Étude :  ÉCOUTE, AUTONOMIE, ESPRIT D’ÉQUIPE : LE TIERCÉ GAGNANT

 62 % des dirigeants et des cadres sont prêts à recruter un candidat principalement sur ses compétences comportementales, selon une étude de Cadremploi et de Michael Page réalisée en 2019. Ce chiffre atteint même 72 % dans les secteurs du marketing et du digital. L’écoute (62 %), l’autonomie (58 %) et la faculté à travailler en équipe (58 %) constituent le top 3 des qualités particulièrement appréciées par les employeurs. De leur côté, les managers attendent de leurs collaborateurs de bonnes capacités à travailler en équipe (47 %), un haut degré de fiabilité (46 %) et d’autonomie (44 %).

Avis d’expert :  « L’AVENIR APPARTIENT AUX ALTRUISTES »

Philippe Pinault, PDG et cofondateur de Talkspirit

En quoi la crise sanitaire renforce le poids des compétences comportementales ?
Philippe Pinault : Le nouveau cadre de travail hybride, mêlant le travail au bureau, chez soi ou en situation mobilité, suppose un certain nombre de qualités. Le collaborateur doit faire preuve d’adaptabilité, d’autonomie et de proactivité. Curieux, il sait chercher l’information et s’auto-forme en profitant de l’accès aux connaissances facilité par le Web. Le manager, lui, voit son rôle évoluer, passant d’un management directif à un management participatif. Il doit davantage déléguer, faire confiance, entretenir la motivation de son équipe, sur place ou à distance, et favoriser  l’expression des talents. Le manager devient un coach qui suit le travail de ses collaborateurs sans les « fliquer ». Travailler en visioconférence suppose aussi une capacité d’organisation et de coordination. Dans les deux cas, l’avenir appartient aux altruistes. La collaboration à distance plus encore qu’en présentiel exige de savoir verbaliser les problèmes, de partager ses idées et de faire circuler l’information.

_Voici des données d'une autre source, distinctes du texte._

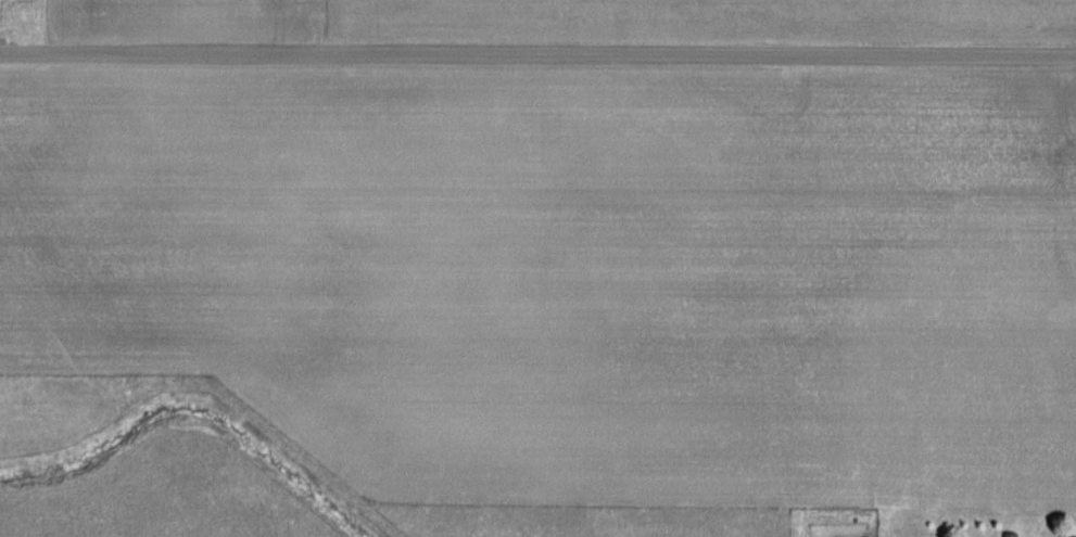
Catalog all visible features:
road: (537, 52)
building: (1015, 534)

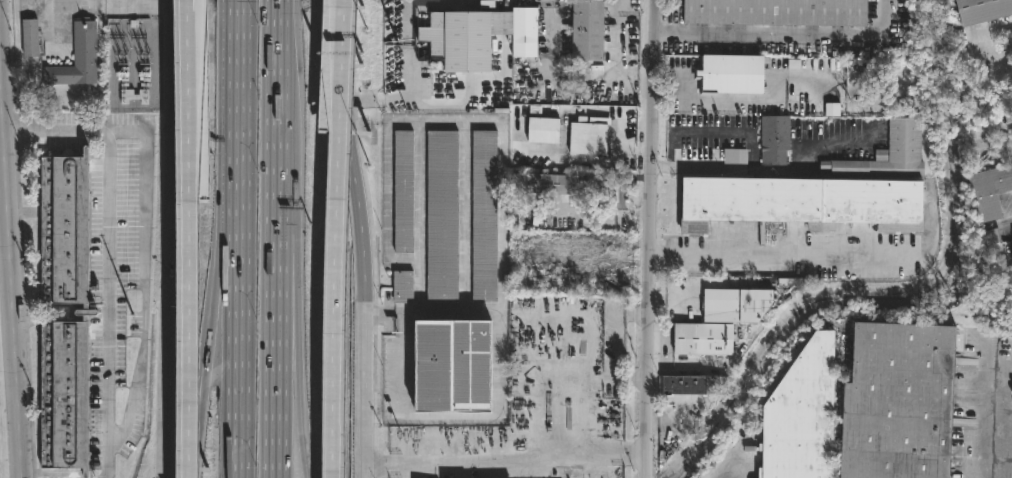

Comment évaluer ces qualités chez un candidat ?
P. P. : Chez Talkspirit, qui a intégré une dizaine de collaborateurs depuis le début année, cinq ou six personnes participent à la série de trois entretiens de notre process de recrutement. Ces dernières viennent d’horizons différents (RH, management, direction…), ce qui permet de croiser les regards, les perceptions. Il s’agit notamment d’évaluer le potentiel du candidat, sa capacité à se projeter à moyen/long terme. En effet, les métiers évoluent en permanence et les compétences qui seront requises dans deux ou trois ans ne seront pas les mêmes qu’aujourd’hui. Talkspirit ne fait pas passer de tests de personnalité, mais nous demandons un relevé de deux ou trois références. Il s’agit de voir comment les candidats ont pu évoluer sur des périodes assez longues. Pour les jeunes diplômés, faute d’expériences significatives, nous regardons le background universitaire, et notamment l’engagement dans la sphère associative. Un jeune qui a présidé une association ou un club de sport a dû gérer un budget, manager une équipe, ce qui dénote une dimension entrepreneuriale, une ouverture aux autres. Les stages à l’international sont aussi importants. Se plonger dans une autre culture montre une forme d’adaptabilité.